Later, Trump did find one woman to say kind words about—and it was Ghislaine Maxwell, indicted on sex trafficking charges related to her longtime partner, the late convicted sex offender Jeffrey Epstein. Asked if he had any comment on the charges against Maxwell, Trump said only, “I wish her well.” It raised speculation, not unfairly, that given his long association with Maxwell and Epstein, Trump wants to stay on her good side. Or perhaps he’s signaling a pardon or commutation if she’s convicted.

The long day of disrespect ended with Trump’s Gestapo again attacking and teargassing peaceful protesters in Portland, including a group of women who’ve banded together as Portland’s “Wall of Moms,” to try to form a line of nonviolent protection against the brutal federal force. Now numbering in the hundreds, they chanted, “Don’t shoot your mother,” even as tear gas and rubber bullets came at them. If Trump is trying to lose every suburban woman’s vote—this is a group that turned against Republicans in 2018—brutalizing mothers is an excellent strategy. New Wall of Moms chapters have already formed in New York, Philadelphia, Chicago, and other cities where Trump has promised to send his goons.

What unites these disparate disturbing events is a pervasive GOP discomfort with women who break rules, wield their own power, and won’t stay in their lane. “Moms” are to be cherished—unless they interfere with police violence. Republicans profess to welcome women leaders—but when their only woman leader goes her own way on one or two issues, she must be slapped down. The GOP freakout over Ocasio-Cortez, so much of it showing up as poorly masked sexual panic, is worth a whole book.
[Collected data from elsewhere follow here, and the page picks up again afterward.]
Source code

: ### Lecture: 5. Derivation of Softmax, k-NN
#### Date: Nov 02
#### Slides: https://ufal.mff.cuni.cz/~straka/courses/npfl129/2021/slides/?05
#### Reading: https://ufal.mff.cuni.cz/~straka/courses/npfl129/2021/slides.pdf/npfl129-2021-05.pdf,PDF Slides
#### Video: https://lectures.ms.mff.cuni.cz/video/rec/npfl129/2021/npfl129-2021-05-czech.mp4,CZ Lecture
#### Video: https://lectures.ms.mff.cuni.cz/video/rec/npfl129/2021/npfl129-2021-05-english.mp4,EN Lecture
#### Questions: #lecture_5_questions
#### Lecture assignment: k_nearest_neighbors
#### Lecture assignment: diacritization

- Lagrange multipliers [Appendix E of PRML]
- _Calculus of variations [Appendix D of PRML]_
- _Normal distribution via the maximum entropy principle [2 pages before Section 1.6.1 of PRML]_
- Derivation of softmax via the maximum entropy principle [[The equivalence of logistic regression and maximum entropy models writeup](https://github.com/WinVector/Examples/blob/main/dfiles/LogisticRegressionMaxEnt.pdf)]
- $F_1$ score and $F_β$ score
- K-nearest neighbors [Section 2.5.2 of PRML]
The only kind of woman worth respecting, apparently, is the wealthy and powerful consort to a wealthy, powerful man who partied with Trump, Prince Andrew, Bill Clinton, and other powerful men—and who might continue to have power over some of them because she has information about their misdeeds.

I should note that Yoho offered a convoluted non-apology apology to Ocasio-Cortez Wednesday morning. “The offensive name-calling words attributed to me by the press were never spoken to my colleagues, and if they were construed that way, I apologize for their misunderstanding.” He continued: “I cannot apologize for my passion, or for loving my God, my family and my country.” But Yoho is retiring this year, so Ocasio-Cortez will have the last word. To prove it, she posted herself on TikTok walking out of the Capitol last night to the song “Boss Bitch.”